In the Punchscan system, security comes cheaper, too. For example, machines don’t have to be physically sequestered and guarded, because at no point in the voting process do the computers have more than half the information needed to know how a voter voted.

”From a security perspective, it’s very clever,” says Dan Wallach, a computer scientist and e-voting expert at Rice University, in Houston. But Wallach worries that the Punchscan system could put excessive demands on voters. ”Because of the random way the system correlates candidates with letters and their position on the ballot,” he says, ”voters would have to do several things where they now do only one: after finding the candidate’s name, they mark a circle next to it. With Punchscan, they have to figure out the symbol for that candidate and find its location, as well as put an ink blotch over it. Voting systems have to be usable by the broad population—and more steps mean more chances for errors.”

Chaum introduced Punchscan a week before the 2006 general election with informal demonstrations in Washington, D.C. The graduate students who created key parts of the system conducted the demos, along with two of their professors, Poorvi Vora, in the department of computer science at George Washington University, in Washington, D.C., and Alan Sherman, in the department of computer science and electrical engineering at the University of Maryland, in Baltimore.

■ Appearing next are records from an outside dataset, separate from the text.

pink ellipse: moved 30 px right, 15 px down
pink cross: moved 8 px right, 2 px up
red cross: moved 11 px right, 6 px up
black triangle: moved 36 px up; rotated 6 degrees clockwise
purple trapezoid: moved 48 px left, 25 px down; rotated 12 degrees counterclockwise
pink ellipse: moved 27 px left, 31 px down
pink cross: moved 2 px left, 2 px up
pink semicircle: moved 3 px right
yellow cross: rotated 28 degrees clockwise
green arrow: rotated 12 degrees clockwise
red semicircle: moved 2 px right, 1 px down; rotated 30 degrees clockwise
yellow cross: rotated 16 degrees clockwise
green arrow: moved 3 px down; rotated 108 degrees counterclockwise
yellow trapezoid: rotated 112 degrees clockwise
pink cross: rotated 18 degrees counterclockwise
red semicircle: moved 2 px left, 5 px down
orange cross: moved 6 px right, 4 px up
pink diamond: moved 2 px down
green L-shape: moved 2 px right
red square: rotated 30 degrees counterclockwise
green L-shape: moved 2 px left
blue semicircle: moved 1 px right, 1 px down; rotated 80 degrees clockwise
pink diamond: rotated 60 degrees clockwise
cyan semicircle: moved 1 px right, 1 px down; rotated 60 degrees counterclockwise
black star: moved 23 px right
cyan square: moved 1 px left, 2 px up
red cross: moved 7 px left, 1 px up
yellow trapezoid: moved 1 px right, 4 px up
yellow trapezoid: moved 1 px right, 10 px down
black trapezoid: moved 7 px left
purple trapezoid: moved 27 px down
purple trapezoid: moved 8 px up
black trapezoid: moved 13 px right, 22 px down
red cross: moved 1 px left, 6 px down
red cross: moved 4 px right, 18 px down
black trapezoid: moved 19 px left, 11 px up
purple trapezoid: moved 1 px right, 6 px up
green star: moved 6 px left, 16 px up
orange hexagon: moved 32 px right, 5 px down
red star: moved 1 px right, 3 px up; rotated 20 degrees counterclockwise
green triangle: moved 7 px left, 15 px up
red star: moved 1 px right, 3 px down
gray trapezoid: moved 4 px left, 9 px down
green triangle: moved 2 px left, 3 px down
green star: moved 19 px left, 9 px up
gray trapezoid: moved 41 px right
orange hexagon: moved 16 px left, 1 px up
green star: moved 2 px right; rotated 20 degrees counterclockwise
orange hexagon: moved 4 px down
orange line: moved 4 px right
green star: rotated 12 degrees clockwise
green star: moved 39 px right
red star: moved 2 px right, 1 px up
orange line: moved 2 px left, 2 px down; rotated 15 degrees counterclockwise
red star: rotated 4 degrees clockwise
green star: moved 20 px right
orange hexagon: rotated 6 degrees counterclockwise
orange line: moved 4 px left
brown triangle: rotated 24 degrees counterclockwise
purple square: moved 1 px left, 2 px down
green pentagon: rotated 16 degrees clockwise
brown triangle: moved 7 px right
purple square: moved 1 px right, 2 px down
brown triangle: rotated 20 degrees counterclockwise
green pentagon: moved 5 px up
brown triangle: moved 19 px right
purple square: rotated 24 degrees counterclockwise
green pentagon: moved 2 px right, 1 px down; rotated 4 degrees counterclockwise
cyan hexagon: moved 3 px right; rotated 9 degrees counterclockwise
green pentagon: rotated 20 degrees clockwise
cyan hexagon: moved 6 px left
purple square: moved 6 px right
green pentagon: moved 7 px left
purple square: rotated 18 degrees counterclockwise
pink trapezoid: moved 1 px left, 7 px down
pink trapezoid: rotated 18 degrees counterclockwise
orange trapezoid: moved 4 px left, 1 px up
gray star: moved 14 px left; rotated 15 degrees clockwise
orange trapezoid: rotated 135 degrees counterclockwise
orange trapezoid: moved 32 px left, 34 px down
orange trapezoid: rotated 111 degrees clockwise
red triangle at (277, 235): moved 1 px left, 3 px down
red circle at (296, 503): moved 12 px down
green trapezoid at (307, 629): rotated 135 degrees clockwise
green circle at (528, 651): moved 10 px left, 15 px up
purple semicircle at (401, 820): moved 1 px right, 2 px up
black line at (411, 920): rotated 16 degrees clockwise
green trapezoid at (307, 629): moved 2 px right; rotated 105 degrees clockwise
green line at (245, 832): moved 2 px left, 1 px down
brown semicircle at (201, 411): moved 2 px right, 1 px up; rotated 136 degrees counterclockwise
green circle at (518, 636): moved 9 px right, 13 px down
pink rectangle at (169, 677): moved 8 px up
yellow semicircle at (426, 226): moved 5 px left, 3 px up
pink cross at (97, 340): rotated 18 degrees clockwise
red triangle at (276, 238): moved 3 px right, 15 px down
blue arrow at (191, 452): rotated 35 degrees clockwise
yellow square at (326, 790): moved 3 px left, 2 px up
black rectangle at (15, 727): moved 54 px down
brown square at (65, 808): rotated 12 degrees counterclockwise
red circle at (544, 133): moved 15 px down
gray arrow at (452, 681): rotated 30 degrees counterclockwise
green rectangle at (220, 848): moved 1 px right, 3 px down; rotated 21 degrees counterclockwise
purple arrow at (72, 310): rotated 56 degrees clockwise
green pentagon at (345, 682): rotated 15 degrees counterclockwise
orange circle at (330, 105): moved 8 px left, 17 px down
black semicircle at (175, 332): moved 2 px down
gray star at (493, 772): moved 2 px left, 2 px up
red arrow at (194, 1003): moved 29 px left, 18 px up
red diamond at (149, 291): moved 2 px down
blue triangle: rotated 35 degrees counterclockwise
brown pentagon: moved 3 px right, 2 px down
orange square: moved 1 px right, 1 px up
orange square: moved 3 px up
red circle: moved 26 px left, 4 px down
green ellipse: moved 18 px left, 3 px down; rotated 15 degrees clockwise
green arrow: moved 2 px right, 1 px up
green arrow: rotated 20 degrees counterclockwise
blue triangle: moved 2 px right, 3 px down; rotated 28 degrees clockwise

There were also two students from the University of Ottawa, Canada.

A real-world test for Punchscan could come this spring in a student election, which will probably be held at one of the researchers’ home schools. ”This first version was designed for university campus elections,” Chaum says, ”though obviously we had federal and local general elections in mind.”

At around the same time, students will enter Punchscan in a new National Science Foundation–funded challenge called the University Voting Systems Competition. A $10 000 purse is at stake, and the final face-off between the five best systems is set for July.

In a possible sign of a rapprochement, the prize money was put up by Election Systems & Software, in Omaha, one of the largest of the commercial vendors. Chaum called it ”an olive branch from the manufacturing community to the academics who have been criticizing their systems.”